The broadcast workflow signs a ReleasePublished event and posts it to the ledger. The attestor picks it up, runs verifiers, and publishes results. Trust scores begin converging.

Terminal window
npx @mcptoolshop/repomesh verify-release --repo your-org/your-repo --version 1.0.0

Here is what happens during a normal release cycle:

  1. You push code and create a GitHub release (e.g., v1.2.0).
  2. The repomesh-broadcast workflow fires. It builds your project, hashes artifacts, generates an SBOM, signs the event, and opens a PR against the RepoMesh ledger.
  3. Ledger CI validates the event (schema, signature, uniqueness, timestamp).
  4. The PR is merged. Your ReleasePublished event is now on the ledger.
  5. The attestor scans for new releases. It runs the license verifier, security verifier, and (for regulated profiles) reproducibility verifier.
  6. Attestation results are signed and appended to the ledger as AttestationPublished events.
  7. The registry rebuilds: trust scores update, badges regenerate, the trust index page refreshes.
  8. Periodically, the settlement node computes a Merkle root over recent events and posts it to the XRP Ledger testnet. This anchors the ledger history to an external, immutable record.
TermDefinition
Append-onlyData can be added but never modified or deleted.
Canonical JSONA deterministic JSON serialization where object keys are sorted alphabetically. Used to ensure identical content always produces the same hash.
Ed25519A public-key signature algorithm. Each node has a private key (for signing) and a public key (for verification).
JSONLJSON Lines format. One JSON object per line. The ledger uses this format.
Merkle treeA data structure where each leaf is a hash and each non-leaf is the hash of its children. The root hash summarizes the entire set. Changing any leaf changes the root.
Node manifestThe node.json file that declares a repo’s identity, capabilities, maintainers, and public key.
SBOMSoftware Bill of Materials. A machine-readable list of all components in a software package.
Trust profileA configuration (baseline, open-source, or regulated) that defines what evidence and checks a node must provide.
XRPLThe XRP Ledger, a public blockchain. RepoMesh uses XRPL testnet to anchor Merkle roots, creating tamper-evident timestamps.
ProvenanceEvidence linking a published artifact back to its source code and build process.

Do I need to understand cryptography to use RepoMesh? No. The CLI handles key generation, signing, and verification automatically. You only need to add two secrets to your repository and cut releases normally.

What does RepoMesh touch in my repository? RepoMesh adds a few files to your repo root (node.json, repomesh.profile.json, repomesh.overrides.json) and a GitHub Actions workflow. It does not modify your source code, access private keys outside CI, or collect any telemetry.

What if I do not use XRPL anchoring? Anchoring is optional. Without it, you still get signed release events, attestations, and trust scores. The --anchored flag on verify-release simply skips the anchor check if no anchor exists.

Can I use this with a private repository? Yes. The broadcast workflow posts events to the public RepoMesh ledger, but the event only contains metadata (repo name, version, commit hash, artifact hashes).

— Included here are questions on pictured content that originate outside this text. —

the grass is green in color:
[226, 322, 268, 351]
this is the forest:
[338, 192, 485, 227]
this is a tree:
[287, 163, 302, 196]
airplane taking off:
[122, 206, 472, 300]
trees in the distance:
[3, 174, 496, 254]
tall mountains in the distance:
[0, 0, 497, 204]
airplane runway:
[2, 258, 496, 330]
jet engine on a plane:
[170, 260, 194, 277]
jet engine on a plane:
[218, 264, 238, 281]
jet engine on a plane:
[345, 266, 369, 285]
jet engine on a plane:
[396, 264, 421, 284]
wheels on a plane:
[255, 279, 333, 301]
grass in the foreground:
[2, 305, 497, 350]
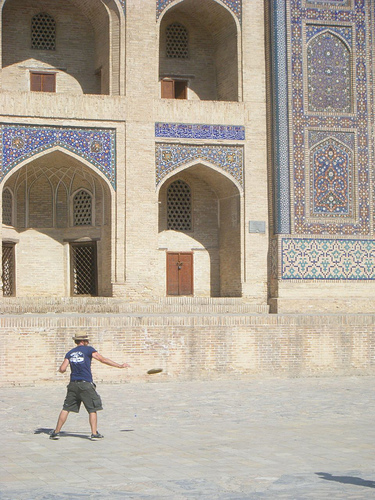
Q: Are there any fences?
A: No, there are no fences.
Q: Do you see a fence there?
A: No, there are no fences.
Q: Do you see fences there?
A: No, there are no fences.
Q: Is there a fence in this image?
A: No, there are no fences.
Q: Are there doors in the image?
A: Yes, there is a door.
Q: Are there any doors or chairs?
A: Yes, there is a door.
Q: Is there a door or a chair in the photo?
A: Yes, there is a door.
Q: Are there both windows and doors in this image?
A: Yes, there are both a door and a window.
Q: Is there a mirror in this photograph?
A: No, there are no mirrors.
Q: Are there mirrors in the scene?
A: No, there are no mirrors.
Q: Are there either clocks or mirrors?
A: No, there are no mirrors or clocks.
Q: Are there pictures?
A: No, there are no pictures.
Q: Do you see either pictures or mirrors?
A: No, there are no pictures or mirrors.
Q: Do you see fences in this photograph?
A: No, there are no fences.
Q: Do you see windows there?
A: Yes, there is a window.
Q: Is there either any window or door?
A: Yes, there is a window.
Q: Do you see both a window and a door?
A: Yes, there are both a window and a door.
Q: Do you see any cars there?
A: No, there are no cars.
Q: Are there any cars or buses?
A: No, there are no cars or buses.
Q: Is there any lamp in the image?
A: No, there are no lamps.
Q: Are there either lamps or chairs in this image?
A: No, there are no lamps or chairs.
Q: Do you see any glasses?
A: No, there are no glasses.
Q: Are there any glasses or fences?
A: No, there are no glasses or fences.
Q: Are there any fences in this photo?
A: No, there are no fences.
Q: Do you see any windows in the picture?
A: Yes, there is a window.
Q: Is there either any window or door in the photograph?
A: Yes, there is a window.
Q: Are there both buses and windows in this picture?
A: No, there is a window but no buses.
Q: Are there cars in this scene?
A: No, there are no cars.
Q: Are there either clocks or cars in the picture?
A: No, there are no cars or clocks.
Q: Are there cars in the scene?
A: No, there are no cars.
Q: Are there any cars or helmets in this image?
A: No, there are no cars or helmets.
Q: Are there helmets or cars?
A: No, there are no cars or helmets.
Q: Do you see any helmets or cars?
A: No, there are no cars or helmets.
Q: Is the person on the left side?
A: Yes, the person is on the left of the image.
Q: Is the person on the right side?
A: No, the person is on the left of the image.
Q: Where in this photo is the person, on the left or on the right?
A: The person is on the left of the image.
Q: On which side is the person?
A: The person is on the left of the image.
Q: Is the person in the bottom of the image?
A: Yes, the person is in the bottom of the image.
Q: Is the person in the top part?
A: No, the person is in the bottom of the image.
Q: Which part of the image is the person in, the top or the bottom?
A: The person is in the bottom of the image.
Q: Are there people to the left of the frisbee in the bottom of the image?
A: Yes, there is a person to the left of the frisbee.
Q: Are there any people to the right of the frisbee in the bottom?
A: No, the person is to the left of the frisbee.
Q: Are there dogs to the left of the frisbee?
A: No, there is a person to the left of the frisbee.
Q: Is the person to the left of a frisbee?
A: Yes, the person is to the left of a frisbee.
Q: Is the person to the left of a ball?
A: No, the person is to the left of a frisbee.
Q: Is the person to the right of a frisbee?
A: No, the person is to the left of a frisbee.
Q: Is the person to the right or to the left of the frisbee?
A: The person is to the left of the frisbee.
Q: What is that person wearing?
A: The person is wearing trousers.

No source code is exposed.

What happens if a verifier fails? The attestation records the failure. Trust scores reflect the result. Failed verifiers do not block releases by default, but you can configure CI gates to enforce minimum scores.

How is this different from Sigstore or SLSA? RepoMesh is complementary. Sigstore provides keyless signing for individual artifacts. SLSA defines build provenance levels. RepoMesh builds a network-level trust layer on top: multi-repo coordination, composite scoring, policy enforcement, and XRPL anchoring. You can use Sigstore-signed provenance as input to a RepoMesh attestation.